Erythranthe cinnabarina
- Conservation status: Unranked (NatureServe)

Scientific classification
- Kingdom: Plantae
- Clade: Embryophytes
- Clade: Tracheophytes
- Clade: Angiosperms
- Clade: Eudicots
- Clade: Asterids
- Order: Lamiales
- Family: Phrymaceae
- Genus: Erythranthe
- Species: E. cinnabarina
- Binomial name: Erythranthe cinnabarina G.L.Nesom

= Erythranthe cinnabarina =

- Genus: Erythranthe
- Species: cinnabarina
- Authority: G.L.Nesom
- Conservation status: GNR

Species of flowering plant

Erythranthe cinnabarina, the Arizona big red monkeyflower, is a species of flowering plant native to the sky islands of Arizona.

== Description ==
Erythranthe cinnabarina is a perennial monkey-flower.
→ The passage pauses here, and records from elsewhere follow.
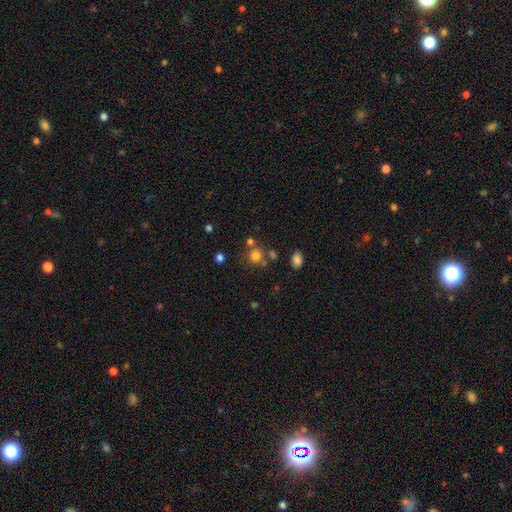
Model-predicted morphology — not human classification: smooth 75%, star or artifact 16%, featured or disk 9%. Down the decision tree: how rounded — round (84%); merging — none (64%).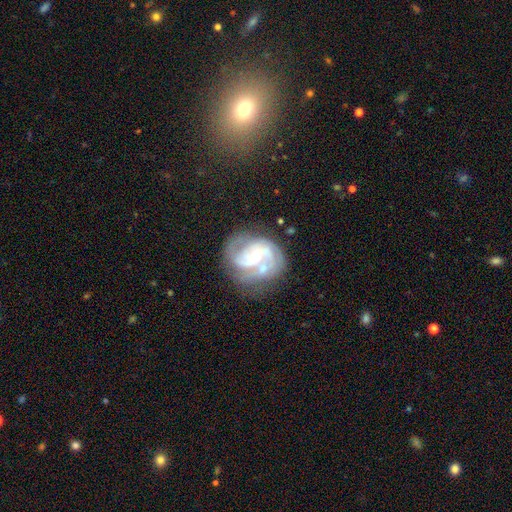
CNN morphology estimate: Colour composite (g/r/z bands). It shows a featured or disk galaxy (85%) with no bar (56%), 2 (47%) medium (44%) spiral arms (94%) and a moderate central bulge (58%). Merging: none (53%).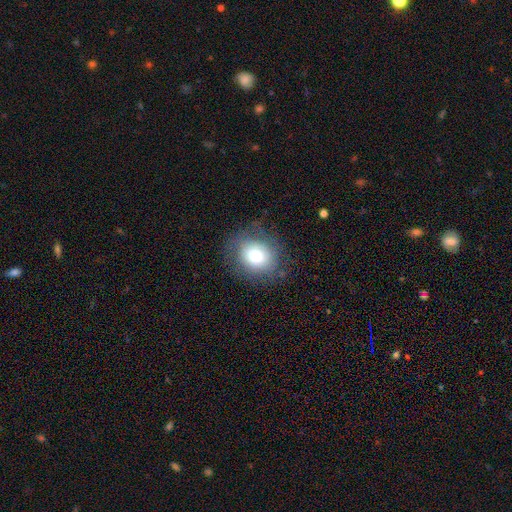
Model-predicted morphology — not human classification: This appears to be a smooth galaxy with no disk features (74%) that is round (69%). Merging: none (76%).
The stem is glabrous and stands erect between 25 cm to 60 cm. It has flowers that range from orange to deep scarlet.

== Distribution and habitat ==
Erythranthe cinnabarina is only found in the Santa Catalina Mountains, the Pinaleno Mountains, and the Chirichahua Mountains of southeastern Arizona. Its habitats include streambeds, canyons, and other riparian zones.

== Taxonomy ==
Erythranthe cinnabarina populations were originally considered to be E. cardinalis until being split into a distinctive species in 2014 based on morphological and genetic analysis.